In Slovenia, the national monitoring system produces unrealistic and inaccurate emissions reports, while Bulgarian authorities are by-passing the IED to allow industrial facilities to operate in breach of pollution limits.

In Romania, the fines imposed on coal plant operators for breaking the law are too low to deter violations, while in Taranto, Italy, IED provisions have proven insufficient to protect workers and residents from the catastrophic health impacts of the Ilva steel factory.

More generally, the directive’s excessive flexibility and vague legal obligations leave excessive margins of discretion for national authorities when it comes to granting industrial permits and enforcing the law. This makes the IED slower and less effective at curbing hazardous industrial pollution and protecting people’s health and the environment. Laura Otýpková, a lawyer at Frank Bold, said:

“The current IED is full of loopholes which allow industrial operators to avoid complying with strict rules.”

To remedy these flaws, campaigners demand the revised directive to include new zero-pollution rules for factories and power plants forcing operators to limit their impacts on the air, water and natural resources.

Transparency matters

The petition also calls for more participation and transparency because, in the current IED, industries can easily free-ride.

The Aarhus Convention empowers the public to take part in decision making in environmental matters, to be well informed, and to have access to justice.

However, the stories of breaches and derogations all across the EU are also a sign that the current IED is unfit to guarantee people’s environmental rights. Poor governance of industrial regulation, the lack of appropriate instruments to track progress within the sector and grant transparency, and industry infiltrations in the process to define standards and Best Available Techniques cast a shadow on citizens and civil society’s capacity to access information and promote the public interest.

Otýpková told META:

“The public is often excluded from proper participation and denied access to information on emissions. In the end, the IED seems like a token gesture – its revision is a perfect opportunity to make it the powerful piece of legislation it could be.”

For Schaible, the time has come for the European Commission to introduce adequate monitoring and benchmarking tools allowing the tracking of progress towards the objectives of the European Green Deal. “How does decision makers’ mantra of ‘entering the digital age’ and ‘artificial intelligence’ fit in with the lamentable reality of lack of access to basic environmental performance information on the EU’s biggest industrial activities?” he writes on META.

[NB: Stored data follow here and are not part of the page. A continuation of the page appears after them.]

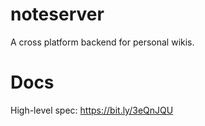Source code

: # noteserver
A cross platform backend for personal wikis.

# Docs

High-level spec: https://bit.ly/3eQnJQU
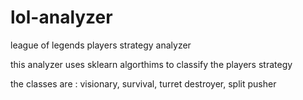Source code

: # lol-analyzer
league of legends players strategy analyzer

this analyzer uses sklearn algorthims to classify the players strategy 

the classes are : visionary, survival, turret destroyer, split pusher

A jarring example of such barrier to transparency is the lack of a EU centralised environmental database for industrial activities.

The IED require operators of large industrial installations to generate annual compliance reports and to monitor results on environmental performance. It also requires national authorities to make such information available to the public, including operating permits.

However, most member states are failing to disclose crucial information about highly polluting activities, and many are not even meeting the minimum transparency requirements. For its part, the EU has failed to provide adequate access to data generated by industry, and to allow compliance promotion and benchmarking. As a result, EU industry reporting on pollution is far behind the standard practice in some other parts of the world, such as China, the United States, Canada and Mexico.

To help fill the information gap, the European Environmental Bureau launched last year the Industrial Plant Data Viewer, an NGO-powered online tool that shows which facilities are playing by the rules and which are not.

The EEB’s Valentina Weiskopf, who contributed to the development of the database, told META:

“This data should be accessible to everyone, yet all these barriers make it virtually impossible for an individual or a small NGO to obtain it. On the other hand, if we could create this tool inhouse and with limited resources, there is no reason why the European Commission and the European Environment Agency should not be capable of providing an adequate reporting system.”